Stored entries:

┌──

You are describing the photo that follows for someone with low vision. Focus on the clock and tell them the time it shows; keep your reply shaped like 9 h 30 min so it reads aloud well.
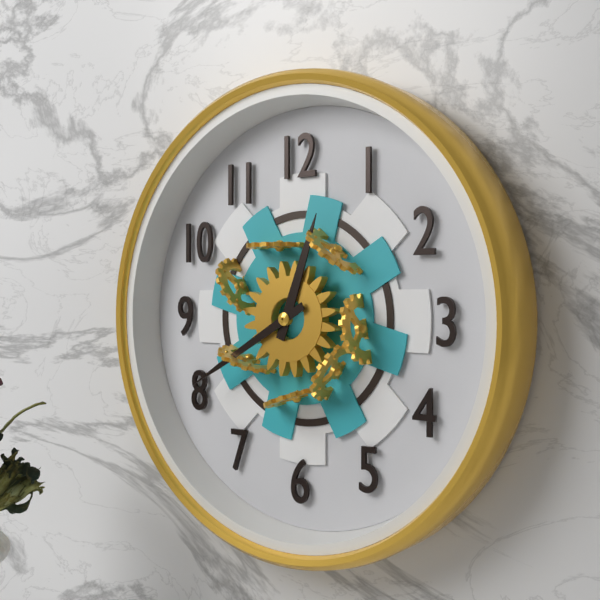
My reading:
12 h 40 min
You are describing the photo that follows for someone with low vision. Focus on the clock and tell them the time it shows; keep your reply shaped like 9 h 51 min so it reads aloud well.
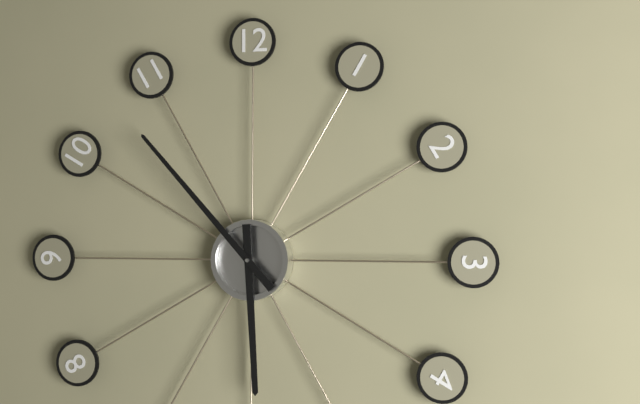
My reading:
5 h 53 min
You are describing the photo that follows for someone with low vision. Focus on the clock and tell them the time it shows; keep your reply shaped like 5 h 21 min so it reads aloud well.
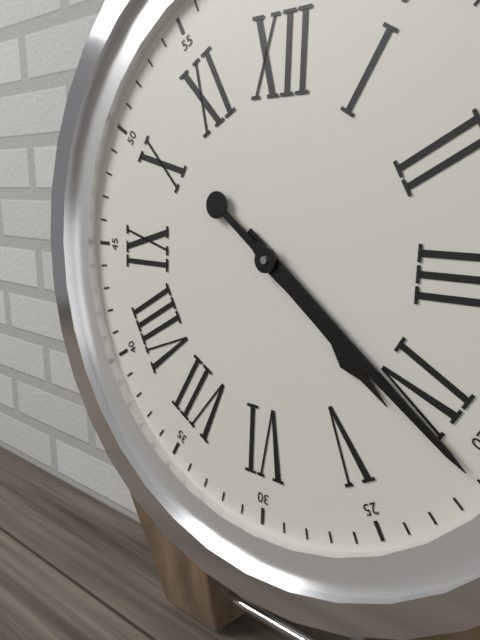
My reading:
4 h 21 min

└──
┌──

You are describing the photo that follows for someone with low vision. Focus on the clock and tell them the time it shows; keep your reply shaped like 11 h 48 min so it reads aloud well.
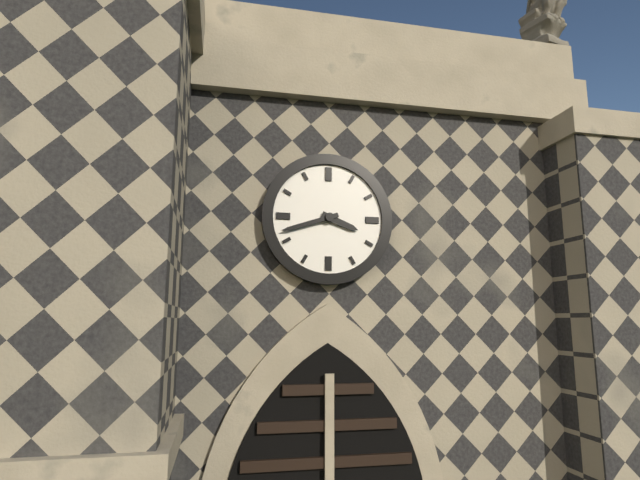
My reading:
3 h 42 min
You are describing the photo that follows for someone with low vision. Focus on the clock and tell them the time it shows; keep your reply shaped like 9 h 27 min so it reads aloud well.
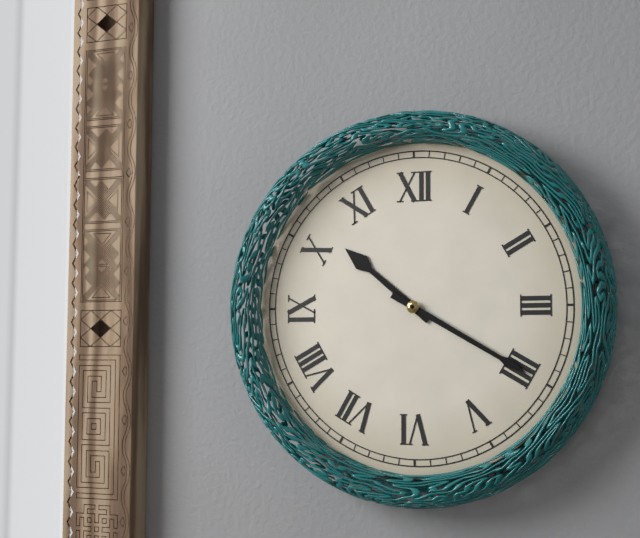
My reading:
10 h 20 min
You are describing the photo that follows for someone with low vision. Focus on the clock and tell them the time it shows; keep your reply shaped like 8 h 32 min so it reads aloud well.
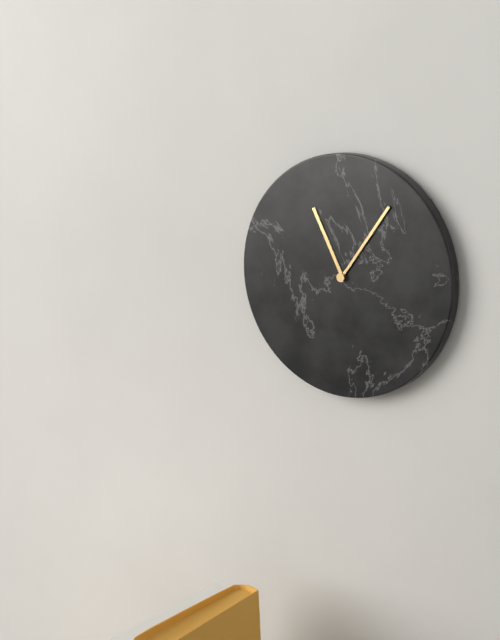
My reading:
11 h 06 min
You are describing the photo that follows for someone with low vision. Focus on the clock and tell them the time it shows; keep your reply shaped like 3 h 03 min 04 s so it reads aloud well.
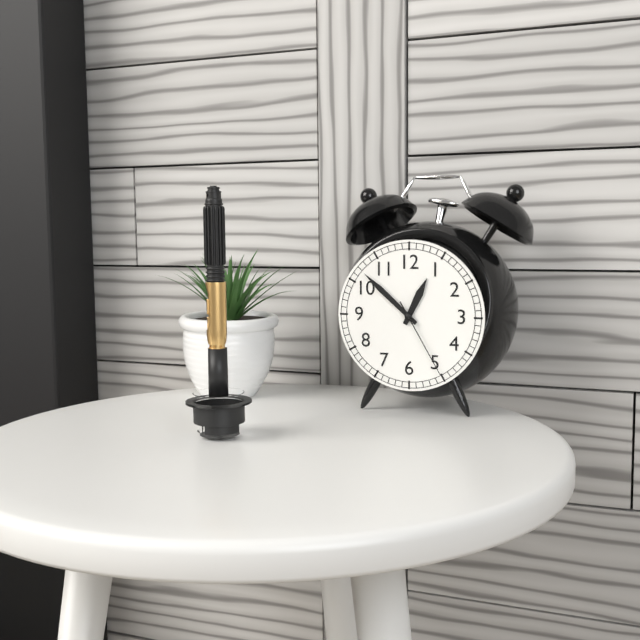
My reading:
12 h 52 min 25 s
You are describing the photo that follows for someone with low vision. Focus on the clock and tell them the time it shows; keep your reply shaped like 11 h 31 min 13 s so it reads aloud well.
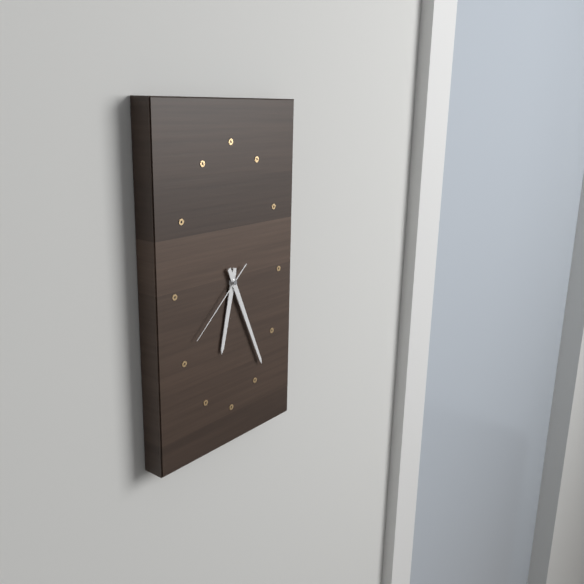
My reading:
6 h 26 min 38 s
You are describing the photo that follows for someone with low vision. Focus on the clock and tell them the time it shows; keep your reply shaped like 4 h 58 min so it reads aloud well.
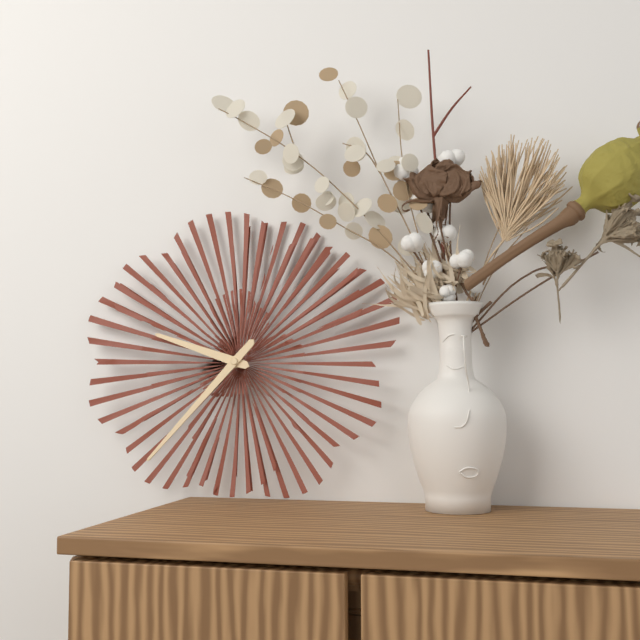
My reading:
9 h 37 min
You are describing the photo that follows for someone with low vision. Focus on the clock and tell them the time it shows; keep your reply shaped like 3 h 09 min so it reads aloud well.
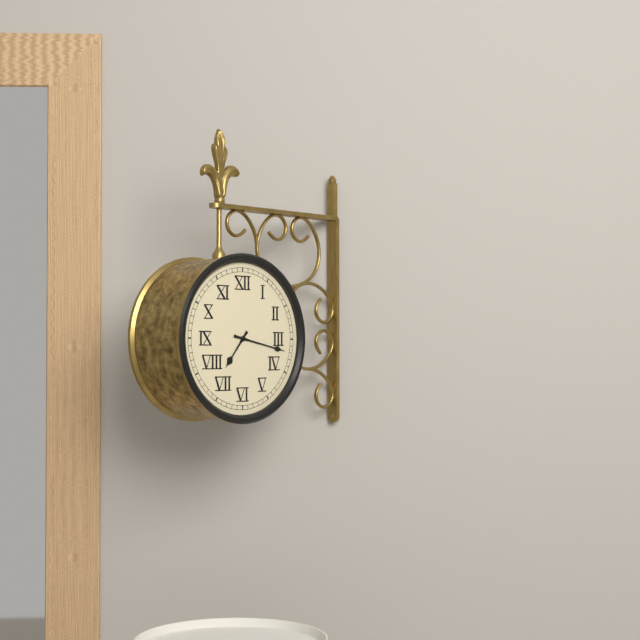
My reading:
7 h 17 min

└──
┌──

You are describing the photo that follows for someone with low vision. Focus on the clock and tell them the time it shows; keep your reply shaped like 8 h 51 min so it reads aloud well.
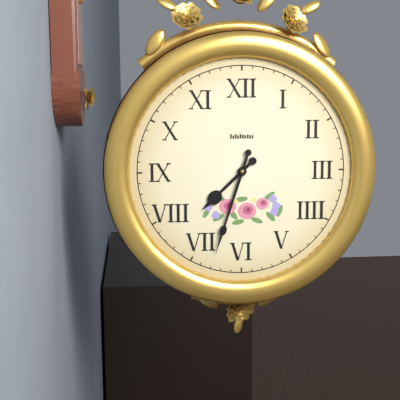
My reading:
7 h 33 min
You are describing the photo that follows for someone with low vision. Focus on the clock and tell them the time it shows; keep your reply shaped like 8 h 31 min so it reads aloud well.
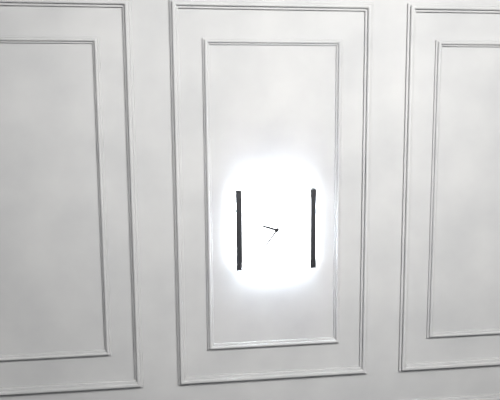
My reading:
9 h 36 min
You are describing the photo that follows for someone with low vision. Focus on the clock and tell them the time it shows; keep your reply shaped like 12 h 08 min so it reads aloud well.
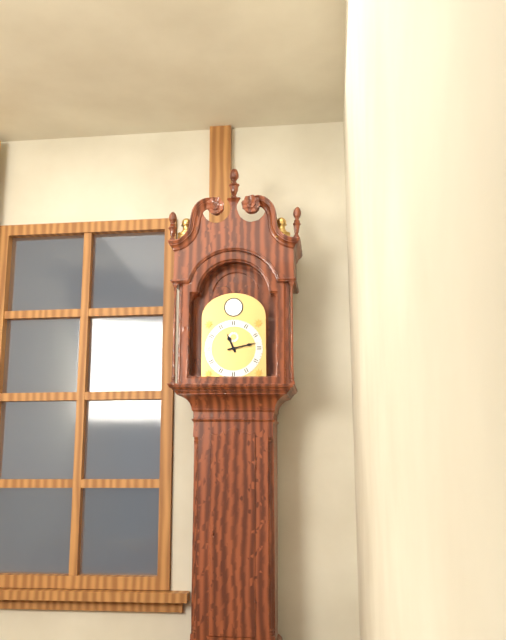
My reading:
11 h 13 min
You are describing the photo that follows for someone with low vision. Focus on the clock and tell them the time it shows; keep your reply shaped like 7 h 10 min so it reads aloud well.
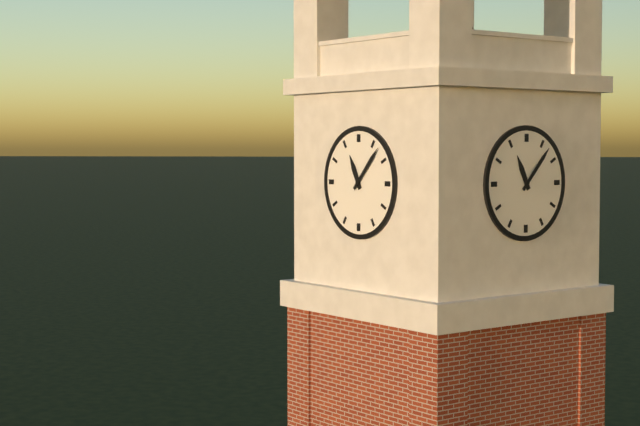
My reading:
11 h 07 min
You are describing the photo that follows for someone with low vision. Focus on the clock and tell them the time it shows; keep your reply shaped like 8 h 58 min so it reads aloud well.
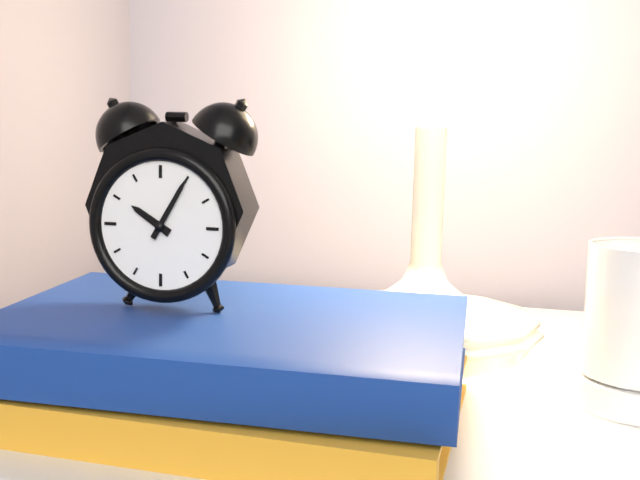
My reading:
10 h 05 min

└──

What to do: Recast the lines of the records as a numbered list, starting at the line that contains "27 min so it reads aloud well." and ending at the line that contains "12 h 52 min 25 s". Skip blank lines and leave the pictures out.

Right answer:
1. You are describing the photo that follows for someone with low vision. Focus on the clock and tell them the time it shows; keep your reply shaped like 9 h 27 min so it reads aloud well.
2. My reading:
3. 10 h 20 min
4. You are describing the photo that follows for someone with low vision. Focus on the clock and tell them the time it shows; keep your reply shaped like 8 h 32 min so it reads aloud well.
5. My reading:
6. 11 h 06 min
7. You are describing the photo that follows for someone with low vision. Focus on the clock and tell them the time it shows; keep your reply shaped like 3 h 03 min 04 s so it reads aloud well.
8. My reading:
9. 12 h 52 min 25 s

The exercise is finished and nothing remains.